> [Task item]: Reproduce the lines below word for word, omitting the pictures from your answer.

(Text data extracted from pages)
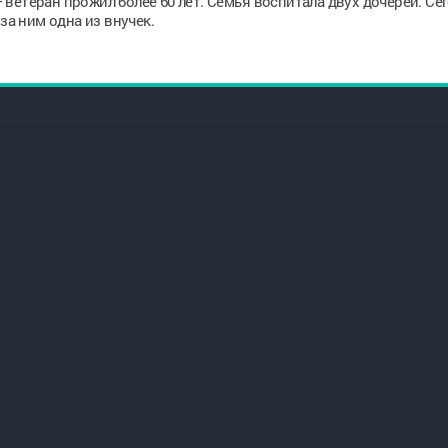
ветеран прожил более 60 лет. Семья воспитала двух дочерей. Сег
за ним одна из внучек.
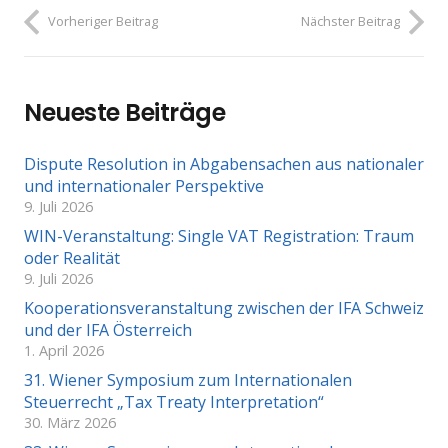
Vorheriger Beitrag
Nächster Beitrag
Neueste Beiträge
Dispute Resolution in Abgabensachen aus nationaler
und internationaler Perspektive
9. Juli 2026
WIN-Veranstaltung: Single VAT Registration: Traum
oder Realität
9. Juli 2026
Kooperationsveranstaltung zwischen der IFA Schweiz
und der IFA Österreich
1. April 2026
31. Wiener Symposium zum Internationalen
Steuerrecht „Tax Treaty Interpretation“
30. März 2026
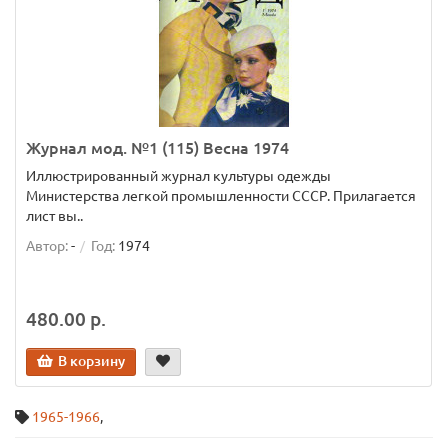
Журнал мод. №1 (115) Весна 1974
Иллюстрированный журнал культуры одежды
Министерства легкой промышленности СССР. Прилагается
лист вы..
Автор:
-
Год:
1974
480.00 р.
В корзину
1965-1966
,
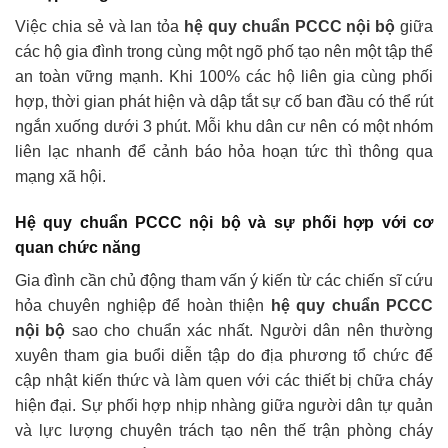
Việc chia sẻ và lan tỏa
hệ quy chuẩn PCCC nội bộ
giữa
các hộ gia đình trong cùng một ngõ phố tạo nên một tập thể
an toàn vững mạnh.
Khi 100% các hộ liên gia cùng phối
hợp, thời gian phát hiện và dập tắt sự cố ban đầu có thể rút
ngắn xuống dưới 3 phút. Mỗi khu dân cư nên có một nhóm
liên lạc nhanh để cảnh báo hỏa hoạn tức thì thông qua
mạng xã hội.
Hệ quy chuẩn PCCC nội bộ và sự phối hợp với cơ
quan chức năng
Gia đình cần chủ động tham vấn ý kiến từ các chiến sĩ cứu
hỏa chuyên nghiệp để hoàn thiện
hệ quy chuẩn PCCC
nội bộ
sao cho chuẩn xác nhất. Người dân nên thường
xuyên tham gia buổi diễn tập do địa phương tổ chức để
cập nhật kiến thức và làm quen với các thiết bị chữa cháy
hiện đại. Sự phối hợp nhịp nhàng giữa người dân tự quản
và lực lượng chuyên trách tạo nên thế trận phòng cháy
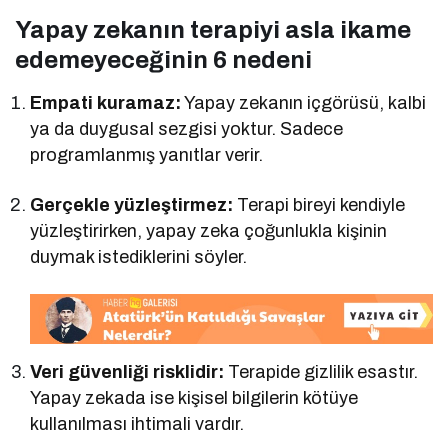
Yapay zekanın terapiyi asla ikame
edemeyeceğinin 6 nedeni
Empati kuramaz:
Yapay zekanın içgörüsü, kalbi
ya da duygusal sezgisi yoktur. Sadece
programlanmış yanıtlar verir.
Gerçekle yüzleştirmez:
Terapi bireyi kendiyle
yüzleştirirken, yapay zeka çoğunlukla kişinin
duymak istediklerini söyler.
Veri güvenliği risklidir:
Terapide gizlilik esastır.
Yapay zekada ise kişisel bilgilerin kötüye
kullanılması ihtimali vardır.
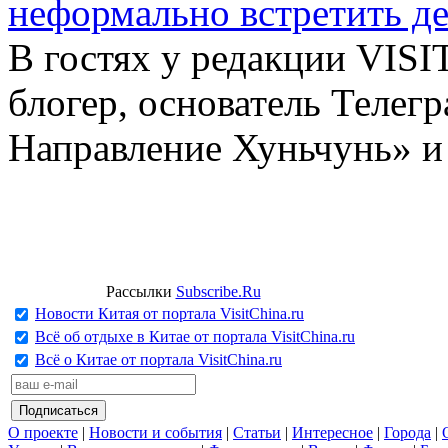
неформально встретить д
В гостях у редакции VIS
блогер, основатель Телег
Направление Хуньчунь» и
Рассылки
Subscribe.Ru
Новости Китая от портала VisitChina.ru
Всё об отдыхе в Китае от портала VisitChina.ru
Всё о Китае от портала VisitChina.ru
О проекте
|
Новости и события
|
Статьи
|
Интересное
|
Города
|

> [Answer to this exercise]:
ветеран прожил более 60 лет. Семья воспитала двух дочерей. Сег
за ним одна из внучек.
Vorheriger Beitrag
Nächster Beitrag
Neueste Beiträge
Dispute Resolution in Abgabensachen aus nationaler
und internationaler Perspektive
9. Juli 2026
WIN-Veranstaltung: Single VAT Registration: Traum
oder Realität
9. Juli 2026
Kooperationsveranstaltung zwischen der IFA Schweiz
und der IFA Österreich
1. April 2026
31. Wiener Symposium zum Internationalen
Steuerrecht „Tax Treaty Interpretation“
30. März 2026
Журнал мод. №1 (115) Весна 1974
Иллюстрированный журнал культуры одежды
Министерства легкой промышленности СССР. Прилагается
лист вы..
Автор:
-
Год:
1974
480.00 р.
В корзину
1965-1966
,
Việc chia sẻ và lan tỏa
hệ quy chuẩn PCCC nội bộ
giữa
các hộ gia đình trong cùng một ngõ phố tạo nên một tập thể
an toàn vững mạnh.
Khi 100% các hộ liên gia cùng phối
hợp, thời gian phát hiện và dập tắt sự cố ban đầu có thể rút
ngắn xuống dưới 3 phút. Mỗi khu dân cư nên có một nhóm
liên lạc nhanh để cảnh báo hỏa hoạn tức thì thông qua
mạng xã hội.
Hệ quy chuẩn PCCC nội bộ và sự phối hợp với cơ
quan chức năng
Gia đình cần chủ động tham vấn ý kiến từ các chiến sĩ cứu
hỏa chuyên nghiệp để hoàn thiện
hệ quy chuẩn PCCC
nội bộ
sao cho chuẩn xác nhất. Người dân nên thường
xuyên tham gia buổi diễn tập do địa phương tổ chức để
cập nhật kiến thức và làm quen với các thiết bị chữa cháy
hiện đại. Sự phối hợp nhịp nhàng giữa người dân tự quản
và lực lượng chuyên trách tạo nên thế trận phòng cháy
Yapay zekanın terapiyi asla ikame
edemeyeceğinin 6 nedeni
Empati kuramaz:
Yapay zekanın içgörüsü, kalbi
ya da duygusal sezgisi yoktur. Sadece
programlanmış yanıtlar verir.
Gerçekle yüzleştirmez:
Terapi bireyi kendiyle
yüzleştirirken, yapay zeka çoğunlukla kişinin
duymak istediklerini söyler.
Veri güvenliği risklidir:
Terapide gizlilik esastır.
Yapay zekada ise kişisel bilgilerin kötüye
kullanılması ihtimali vardır.
неформально встретить д
В гостях у редакции VIS
блогер, основатель Телег
Направление Хуньчунь» и
Рассылки
Subscribe.Ru
Новости Китая от портала VisitChina.ru
Всё об отдыхе в Китае от портала VisitChina.ru
Всё о Китае от портала VisitChina.ru
О проекте
|
Новости и события
|
Статьи
|
Интересное
|
Города
|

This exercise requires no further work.